■ **Task to complete**
Gather, from the listing beneath this task, every line holding the string "技術的リアリティ".

── Information supplied

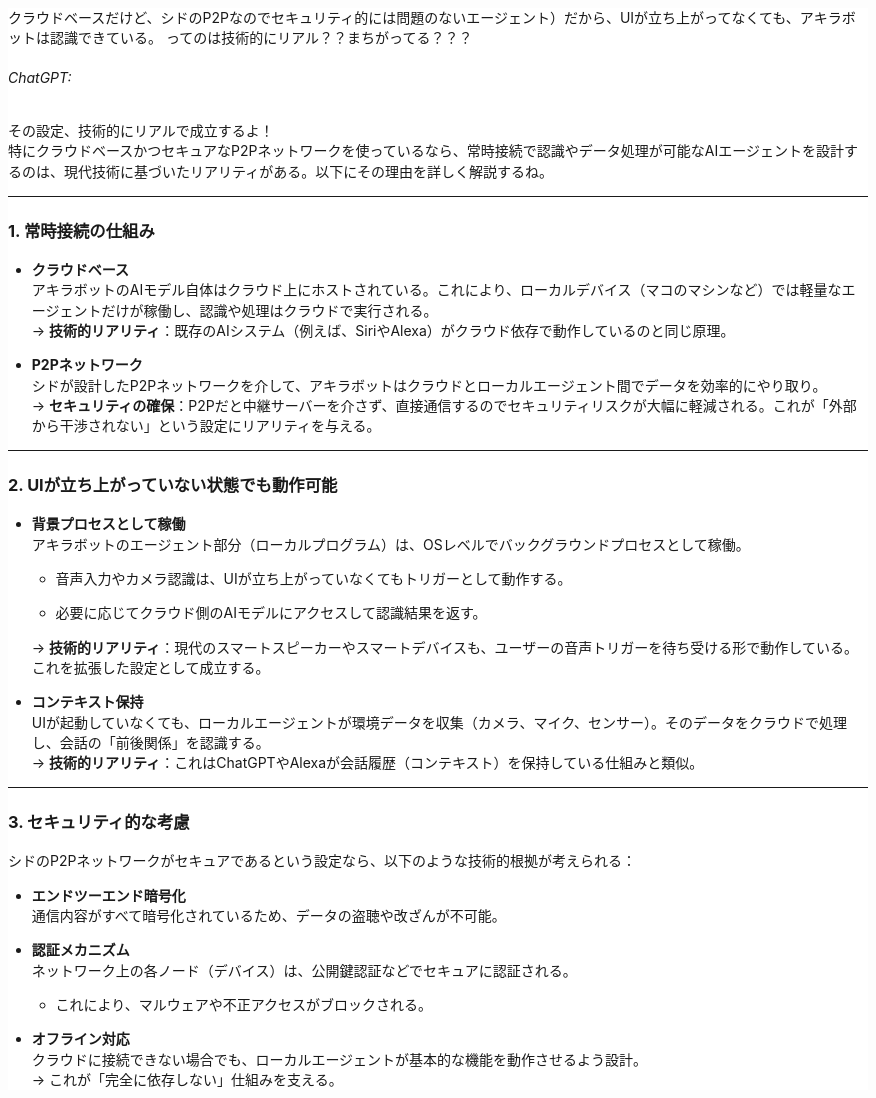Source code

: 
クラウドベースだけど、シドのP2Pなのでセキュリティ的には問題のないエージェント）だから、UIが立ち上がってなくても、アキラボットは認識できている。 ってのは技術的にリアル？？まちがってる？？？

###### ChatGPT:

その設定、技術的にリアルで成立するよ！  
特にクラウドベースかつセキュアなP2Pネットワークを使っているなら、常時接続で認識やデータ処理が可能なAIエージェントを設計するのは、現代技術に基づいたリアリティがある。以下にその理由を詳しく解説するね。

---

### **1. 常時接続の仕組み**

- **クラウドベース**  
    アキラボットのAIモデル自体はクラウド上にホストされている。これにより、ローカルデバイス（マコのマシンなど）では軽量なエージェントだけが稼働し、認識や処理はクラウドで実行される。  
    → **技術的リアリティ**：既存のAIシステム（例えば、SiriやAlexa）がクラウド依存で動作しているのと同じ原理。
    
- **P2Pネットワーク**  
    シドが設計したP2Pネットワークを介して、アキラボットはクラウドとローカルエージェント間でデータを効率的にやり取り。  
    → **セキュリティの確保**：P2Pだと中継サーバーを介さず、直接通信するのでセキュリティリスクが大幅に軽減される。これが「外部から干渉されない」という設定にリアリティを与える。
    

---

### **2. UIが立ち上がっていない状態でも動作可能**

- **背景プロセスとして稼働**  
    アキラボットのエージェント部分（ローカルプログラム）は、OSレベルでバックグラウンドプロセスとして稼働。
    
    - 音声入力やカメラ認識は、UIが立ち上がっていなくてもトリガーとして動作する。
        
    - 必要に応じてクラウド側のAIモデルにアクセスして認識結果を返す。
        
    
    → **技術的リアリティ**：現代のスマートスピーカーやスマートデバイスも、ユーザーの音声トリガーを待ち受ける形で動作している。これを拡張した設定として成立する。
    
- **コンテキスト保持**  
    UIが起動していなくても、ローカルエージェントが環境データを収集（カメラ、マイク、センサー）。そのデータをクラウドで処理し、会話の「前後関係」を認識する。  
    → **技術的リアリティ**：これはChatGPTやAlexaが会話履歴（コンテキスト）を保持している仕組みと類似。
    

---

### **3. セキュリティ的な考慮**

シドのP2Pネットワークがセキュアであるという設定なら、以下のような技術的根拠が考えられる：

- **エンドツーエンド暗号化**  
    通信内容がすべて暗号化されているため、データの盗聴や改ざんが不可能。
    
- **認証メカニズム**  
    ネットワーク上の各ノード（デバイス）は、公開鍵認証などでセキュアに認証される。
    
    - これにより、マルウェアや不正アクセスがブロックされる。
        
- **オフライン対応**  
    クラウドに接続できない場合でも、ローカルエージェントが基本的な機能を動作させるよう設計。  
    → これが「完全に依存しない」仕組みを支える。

────

■ **Finished exercise**
    → **技術的リアリティ**：既存のAIシステム（例えば、SiriやAlexa）がクラウド依存で動作しているのと同じ原理。
    → **技術的リアリティ**：現代のスマートスピーカーやスマートデバイスも、ユーザーの音声トリガーを待ち受ける形で動作している。これを拡張した設定として成立する。
    → **技術的リアリティ**：これはChatGPTやAlexaが会話履歴（コンテキスト）を保持している仕組みと類似。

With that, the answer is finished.